Raw data START
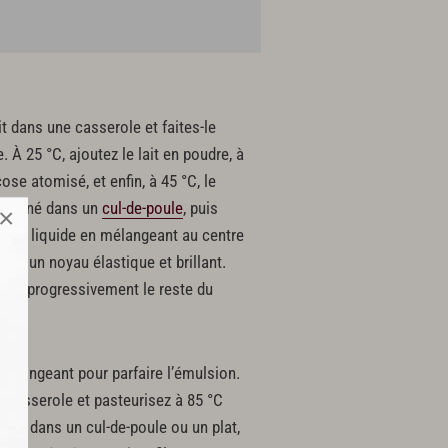
ait dans une casserole et faites-le
 À 25 °C, ajoutez le lait en poudre, à
cose atomisé, et enfin, à 45 °C, le
 praliné dans un
cul-de-poule
, puis
×
ie du liquide en mélangeant au centre
éer un noyau élastique et brillant.
tant progressivement le reste du
 plongeant pour parfaire l’émulsion.
a casserole et pasteurisez à 85 °C
sez dans un cul-de-poule ou un plat,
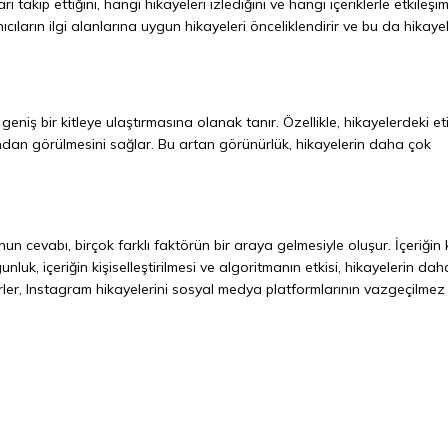
ı takip ettiğini, hangi hikayeleri izlediğini ve hangi içeriklerle etkileşi
cıların ilgi alanlarına uygun hikayeleri önceliklendirir ve bu da hikaye
geniş bir kitleye ulaştırmasına olanak tanır. Özellikle, hikayelerdeki et
fından görülmesini sağlar. Bu artan görünürlük, hikayelerin daha çok
n cevabı, birçok farklı faktörün bir araya gelmesiyle oluşur. İçeriğin 
gunluk, içeriğin kişiselleştirilmesi ve algoritmanın etkisi, hikayelerin da
rler, Instagram hikayelerini sosyal medya platformlarının vazgeçilmez 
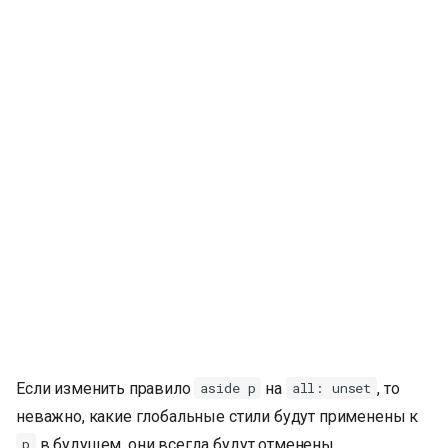
Если изменить правило
на
, то
aside p
all: unset
неважно, какие глобальные стили будут применены к
в будущем, они всегда будут отменены.
p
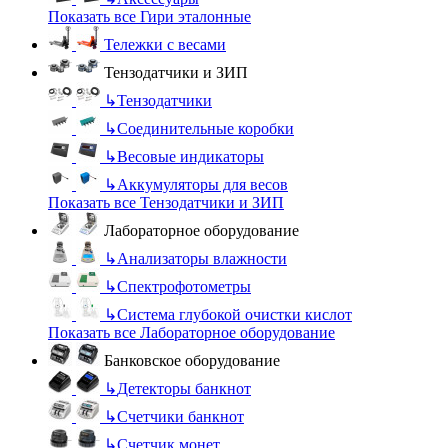
Показать все Гири эталонные
Тележки с весами
Тензодатчики и ЗИП
↳
Тензодатчики
↳
Соединительные коробки
↳
Весовые индикаторы
↳
Аккумуляторы для весов
Показать все Тензодатчики и ЗИП
Лабораторное оборудование
↳
Анализаторы влажности
↳
Спектрофотометры
↳
Система глубокой очистки кислот
Показать все Лабораторное оборудование
Банковское оборудование
↳
Детекторы банкнот
↳
Счетчики банкнот
↳
Счетчик монет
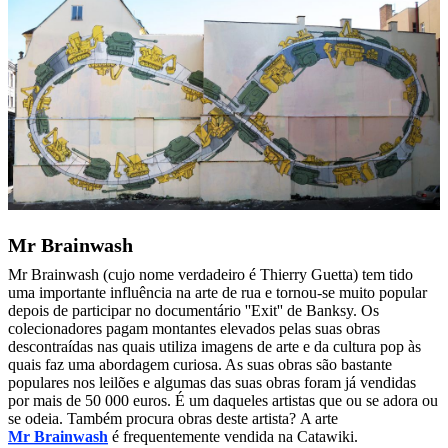
Mr Brainwash
Mr Brainwash (cujo nome verdadeiro é Thierry Guetta) tem tido
uma importante influência na arte de rua e tornou-se muito popular
depois de participar no documentário ''Exit'' de Banksy. Os
colecionadores pagam montantes elevados pelas suas obras
descontraídas nas quais utiliza imagens de arte e da cultura pop às
quais faz uma abordagem curiosa. As suas obras são bastante
populares nos leilões e algumas das suas obras foram já vendidas
por mais de 50 000 euros. É um daqueles artistas que ou se adora ou
se odeia. Também procura obras deste artista? A arte
Mr Brainwash
é frequentemente vendida na Catawiki.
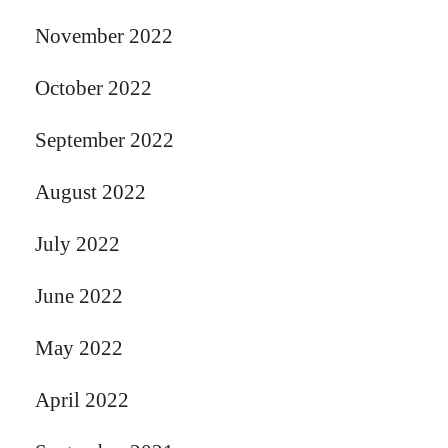
November 2022
October 2022
September 2022
August 2022
July 2022
June 2022
May 2022
April 2022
Raw data END
**Aim of the exercise:**
Turn every line of text in the records into a JSON list of strings, one string per line, skipping blank lines. Leave the picture markers out.

**Written response:**
[
  "ait dans une casserole et faites-le",
  " À 25 °C, ajoutez le lait en poudre, à",
  "cose atomisé, et enfin, à 45 °C, le",
  " praliné dans un",
  "cul-de-poule",
  ", puis",
  "×",
  "ie du liquide en mélangeant au centre",
  "éer un noyau élastique et brillant.",
  "tant progressivement le reste du",
  " plongeant pour parfaire l’émulsion.",
  "a casserole et pasteurisez à 85 °C",
  "sez dans un cul-de-poule ou un plat,",
  "ı takip ettiğini, hangi hikayeleri izlediğini ve hangi içeriklerle etkileşi",
  "cıların ilgi alanlarına uygun hikayeleri önceliklendirir ve bu da hikaye",
  "geniş bir kitleye ulaştırmasına olanak tanır. Özellikle, hikayelerdeki et",
  "fından görülmesini sağlar. Bu artan görünürlük, hikayelerin daha çok",
  "n cevabı, birçok farklı faktörün bir araya gelmesiyle oluşur. İçeriğin ",
  "gunluk, içeriğin kişiselleştirilmesi ve algoritmanın etkisi, hikayelerin da",
  "rler, Instagram hikayelerini sosyal medya platformlarının vazgeçilmez ",
  "Если изменить правило",
  "на",
  ", то",
  "aside p",
  "all: unset",
  "неважно, какие глобальные стили будут применены к",
  "в будущем, они всегда будут отменены.",
  "p",
  "Показать все Гири эталонные",
  "Тележки с весами",
  "Тензодатчики и ЗИП",
  "↳",
  "Тензодатчики",
  "↳",
  "Соединительные коробки",
  "↳",
  "Весовые индикаторы",
  "↳",
  "Аккумуляторы для весов",
  "Показать все Тензодатчики и ЗИП",
  "Лабораторное оборудование",
  "↳",
  "Анализаторы влажности",
  "↳",
  "Спектрофотометры",
  "↳",
  "Система глубокой очистки кислот",
  "Показать все Лабораторное оборудование",
  "Банковское оборудование",
  "↳",
  "Детекторы банкнот",
  "↳",
  "Счетчики банкнот",
  "↳",
  "Счетчик монет",
  "Mr Brainwash",
  "Mr Brainwash (cujo nome verdadeiro é Thierry Guetta) tem tido",
  "uma importante influência na arte de rua e tornou-se muito popular",
  "depois de participar no documentário ''Exit'' de Banksy. Os",
  "colecionadores pagam montantes elevados pelas suas obras",
  "descontraídas nas quais utiliza imagens de arte e da cultura pop às",
  "quais faz uma abordagem curiosa. As suas obras são bastante",
  "populares nos leilões e algumas das suas obras foram já vendidas",
  "por mais de 50 000 euros. É um daqueles artistas que ou se adora ou",
  "se odeia. Também procura obras deste artista? A arte",
  "Mr Brainwash",
  "é frequentemente vendida na Catawiki.",
  "November 2022",
  "October 2022",
  "September 2022",
  "August 2022",
  "July 2022",
  "June 2022",
  "May 2022",
  "April 2022"
]